Von 1991 bis heute haben die Sonderprogramme, die Bund und Länder aufgelegt haben, 6 Milliarden DM gekostet. Wir mußten das Geld für die Sonderprogramme aufbringen, weil sie notwendig waren. Doch die Wirtschaft lächelt. Ich habe die Verfassung bereits erwähnt. Viele Unternehmen sollten einmal ihren verfassungsmäßigen Auftrag wahrnehmen.
Was hätten wir mit den 6 Milliarden DM im Bildungshaushalt in den letzten Jahren noch alles machen können, wenn die Wirtschaft jedem Jugendlichen einen Ausbildungsplatz gegeben hätte? Das wollen wir demnächst per Gesetz regeln.
Ich nenne ganz kurz unser 5-Punkte-Programm:
Erstens die solidarische Finanzierung der Berufsausbildung. Dazu werden wir bis zum Jahresende, das hat der Minister richtig gesehen, einen Gesetzentwurf einbringen. Die Kammern könnten bereits jetzt, also ohne Gesetzesänderung, die ausbildenden Betriebe erheblich entlasten, wenn sie auf Gebühren, die sie für Prüfungen, Ausbildungsverträge und für die Teilnahme an überbetrieblichen Ausbildungsmaßnahmen kassieren, verzichten oder diese zumindest senken würden. Dies wäre ein erster Schritt zu einem gerechten Leistungsausgleich.
Ich nenne Ihnen die Zahlen: 2 Milliarden DM nehmen die Kammern für die Eintragung von Ausbildungsverträgen und die überbetriebliche Ausbildung. Schauen wir einmal in die überbetrieblichen Ausbildungszentren hinein; sie betreiben nicht zu 100 Prozent die Erstausbildung - dafür werden sie aus Ihrem Ministerium, Herr Minister, finanziert -, sondern 60 Prozent betreiben Weiterbildung. Ich habe nichts gegen die Weiterbildung, aber darüber müssen wir einmal reden.

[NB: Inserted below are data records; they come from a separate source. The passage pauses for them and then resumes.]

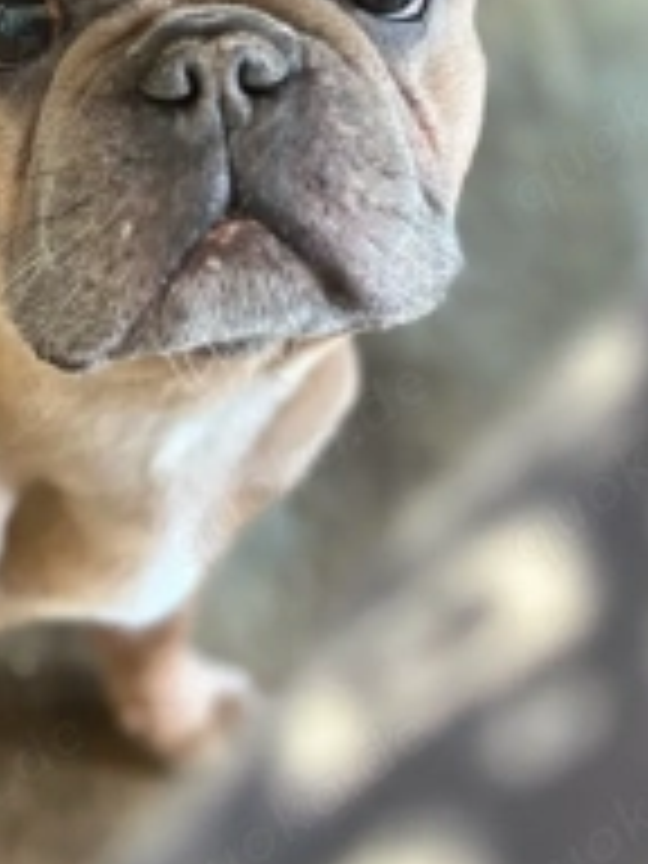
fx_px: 2496
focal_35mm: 100
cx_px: 50
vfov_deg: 19.4
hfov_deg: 14.6
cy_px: 162
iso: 500
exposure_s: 1/33
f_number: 1.78
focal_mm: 6.86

Zweitens Bereitstellung zusätzlicher betrieblicher Ausbildungsplätze durch den Einsatz zusätzlicher Ausbildungsberater - hier bin ich mit dem Minister einig, hier wurde zwar etwas im Haushalt weggestrichen, was man wieder erhöhen könnte -, Durchführung von örtlichen Ausbildungskonferenzen und eine Kampagne zur Schaffung vieler Ausbildungsverbünde. Das könnte uns weiterhelfen.
Drittens Bereitstellung zusätzlicher schulischer Ausbildungsplätze, vor allem in zukunftsträchtigen Berufsfeldern wie Gesundheit, Pflege, Erziehung, Tourismus, Assistentenberufe und im Fremdsprachenbereich.
Viertens Modernisierung des dualen Systems durch Neugestaltung des berufsbezogenen und berufsübergreifenden Unterrichts und die bessere Abstimmung der Ausbildung in der Berufsschule mit der betrieblichen Ausbildung.
Fünftens. Zur Zeit wird über die zwei Berufsschultage pro Woche diskutiert. Das muß man vor Ort mit den Berufsschulen organisieren. Wir Sozialdemokraten sind dagegen, die Berufsschulzeit von 480 Stunden zu senken. Man muß das so organisieren, daß der Lehrling vier und nicht nur drei Tage im Handwerksbetrieb anwesend ist.
Wir fordern statt dessen eine Modernisierung der Berufsschulen in den fünf neuen Ländern. Das muß ich hier nicht wiederholen, das fordern wir jedesmal. Hier sollten wir ein gemeinsames Programm auflegen.
Zum Schluß möchte ich noch drei Punkte zur öffentlichen Verantwortung nennen:
Erstens. Die Parlamente in Bund und Ländern und die Stadträte und Aufsichtsorgane von kommunalen Betrieben müssen verbindlich beschließen, das Ausbildungsangebot zumindest bedarfsgerecht zu erhöhen.
Zweitens. Wir fordern von allen staatlichen Ebenen - Bund, Ländern wie Gemeinden -, daß sie bei der öffentlichen Auftragsvergabe ausbildende Betriebe bevorzugen. Das ist im Moment in der Diskussion.
Drittens. Wir fordern, daß die berufliche Bildung bei der Industrieförderung und der Projektförderung nicht nur im Forschungsbereich angemessen berücksichtigt wird.
Da meine Redezeit gleich zu Ende ist, sage ich nur noch: Wir müssen das alles im Interesse der jungen Generation dieses Landes tun. Wir benötigen die jungen Menschen dringend im Beruf und in der Wirtschaft. Wenn wir weiterhin nicht dafür sorgen, daß jeder Jugendliche einen Ausbildungsplatz in diesem Land bekommt, dann haben wir verschlafen.